Kokrajhar, May 12: The parents of a newborn were forced to sell their baby for Rs 7,000 to clear the dues of a government hospital the mother was admitted to.

The incident took place despite the Dispur’s claims of providing free medical facilities to pregnant women who go for delivery in a government hospital.

Sarmila Basumatary was admitted to Rupnath Brahma civil hospital here last Saturday and delivered a boy through caesarean section on Sunday evening. The baby was given away straight from the newborn care unit where it was kept for a day.

“With the mother in poor health, we thought it best to give away the baby for adoption. The poor have no option but to surrender to fate,” the boy’s father, Suniram, said. “The lady gave Rs 7,000 which we are using to pay for the medical expenditure,” he added.

“I believe he will be better off with the family which has taken him,” the boy’s mother said from the hospital bed. The couple already have three sons and a daughter.

The irony is stark: On the walls of the maternity ward hang posters of the much-touted state government scheme, Janani Shishu Suraksha Karyakram, highlighting the facilities a pregnant women is entitled to if she delivers a baby in a government hospital.

Under this mother-child welfare scheme, launched under National Rural Health Mission, Assam, a pregnant women admitted to a government health institution is entitled to free and cashless delivery, including caesarean section, medicines and consumer durables, surgical items, diagnostics tests such as blood, urine and ultrasonography, free nutritional diet (upto 30 days for normal delivery and seven days for caesarean section) and supplements, free conveyance from home to a health institution and free drop back home after delivery under Adharani scheme, among others. A senior official of NRHM, Kokrajhar, said the mission ensures provision of drugs and consumables required for normal delivery in a kit form (one kit for each delivery).

All newborns are also entitled to free treatment facilities at public health institutions till 30 days after birth.
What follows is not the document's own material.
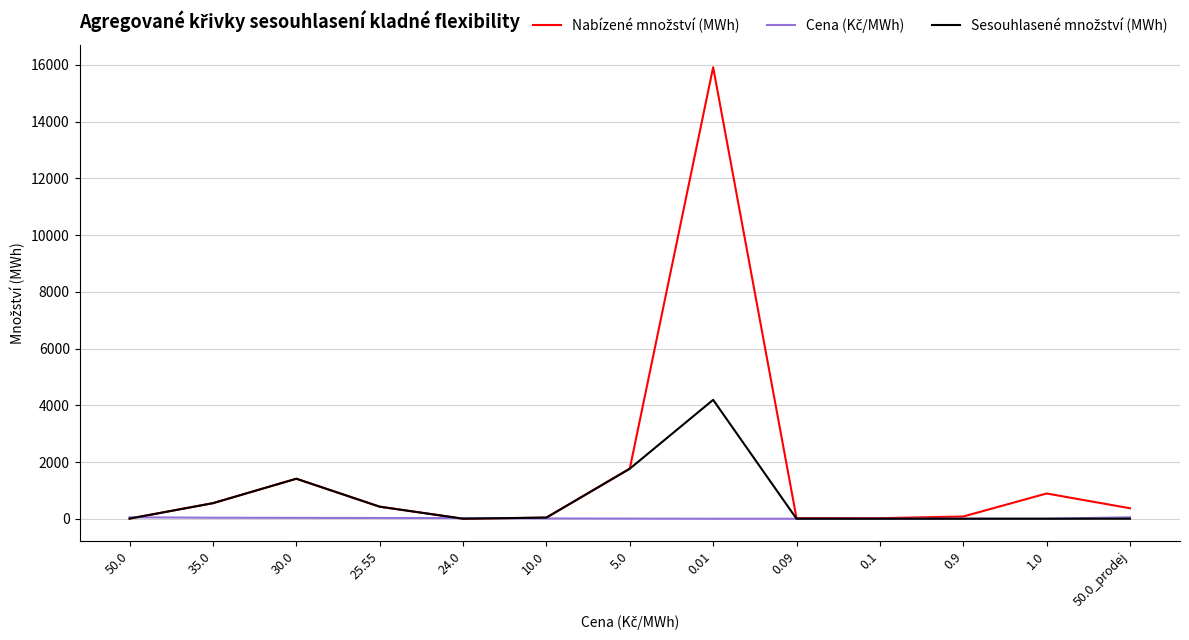

What is the greatest value displayed?

15920.7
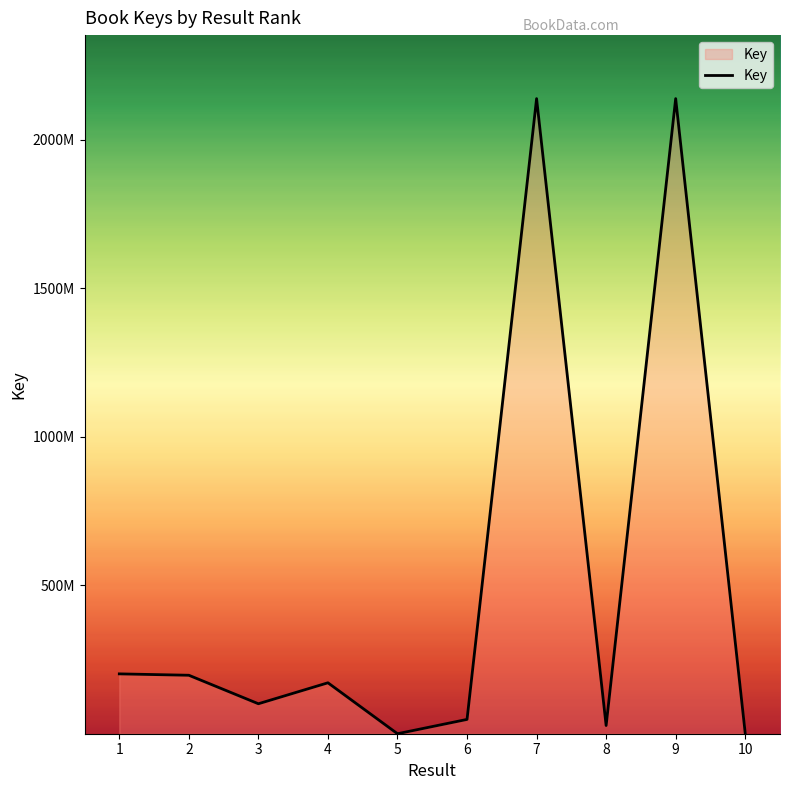

Is this an area chart (filled region under the line)?

Yes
The incident at Rupnath Brahma civil hospital has thrown up several allegations of anomalies, like nexus between doctors and pharmacists. Several patients, including pregnant women and their families, have complained of fiscal irregularities at the hospital. There are allegations that the hospital pharmacist who delivers medicines to patients on credit dictates their release. The doctors hold back patients’ release until the pharmacist writes a full payment receipt, said Md Nur Amin Haque, the relative of a patient. He had a receipt to buttress his claim.

Another patient, Janali Mushahary, who delivered a baby 10 days ago, said she was not released yesterday as scheduled because her family had not been able to make full payment at the pharmacy. “We had to buy everything, including antibiotics, saline, medicines and hand gloves. We have already spent over Rs 10,000 and are still to pay the pharmacist about Rs 5,000,” she said.

The doctors at the hospital alleged that medicines, including antibiotics, and saline were in short supply.

Denying any shortage of supply, the superintendent of Rupnath Brahma civil hospital, Dr A.K. Brahma, said there was “sufficient stock of antibiotics and required medicines” at the hospital, while admitting that supply of saline and hand gloves had not been up to the mark.

An official at the NRHM here also said there was regular supply of necessary medicines. “There is regular supply of items from us and so far we haven’t received any letter or complaint from the hospital citing deficiency of medicines and other required kits. If any doctor is saying that there is no medicine, it is just an excuse,” he said.